On this day in 1914, The New Republic published its first issue. The magazine, then a weekly, was 32 pages and cost ten cents—$2.38 in today’s dollars.
The opening article set the tone for the magazine for years to come:
The New Republic is frankly an experiment. It is an attempt to find national audience for a journal of interpretation and opinion. Many people believe that such a journal is out of place in America; that if a periodical is to be popular it must first of all be entertaining, or that if it is to be serious, it must be detached and select. Yet when the plan of The New Republic was being discussed it received spontaneous welcome from people in all parts of the country. They differed in theories and programmes; but they agreed that if The New Republic could bring sufficient enlightenment to the problems of the nation and sufficient sympathy to its complexities, it would serve all those who feel the challenge of our time. On the conviction that this is possible The New Republic is founded. Its success inevitably depends on public support, but if we are unable to achieve that success under the conditions essential to sound and disinterested thinking, we shall discontinue our experiment and make way for better men.
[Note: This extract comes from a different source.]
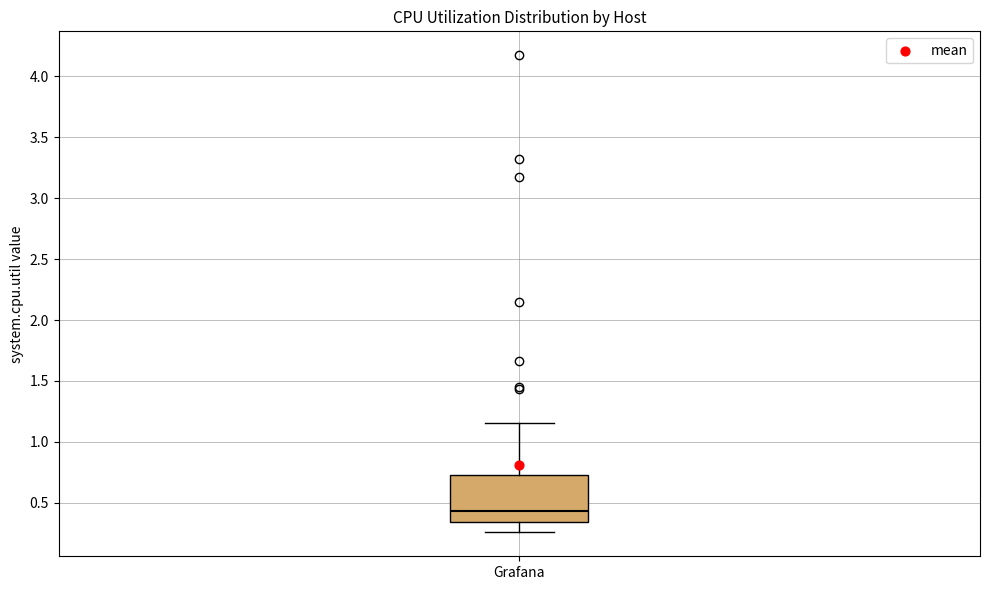

Transcribe this box plot: give where the median line is, the range the box spans, and where the two whiskers end, as read against the y-axis. The values are not printed on the chart, so give them approximately, as read against the axis.

median 0.45, box 0.35 to 0.75, whiskers 0.25 to 1.15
Meanwhile, we set out with faith.
The issue includes Rebecca West’s evergreen literary manifesto, “The Duty of Harsh Criticism,” whose principles we still aim to follow; a piece titled “A Narrow Escape for the Democrats,” reflecting on the recent midterm election (which stings just a little to read after Tuesday’s results); and another called “Force and Ideas” that begins: “Every sane person knows that it is a greater thing to build a city than to bombard it, to plough a field than to trample it, to serve mankind than to conquer it.”
One hundred years later, The New Republic is still an experiment. Frankly.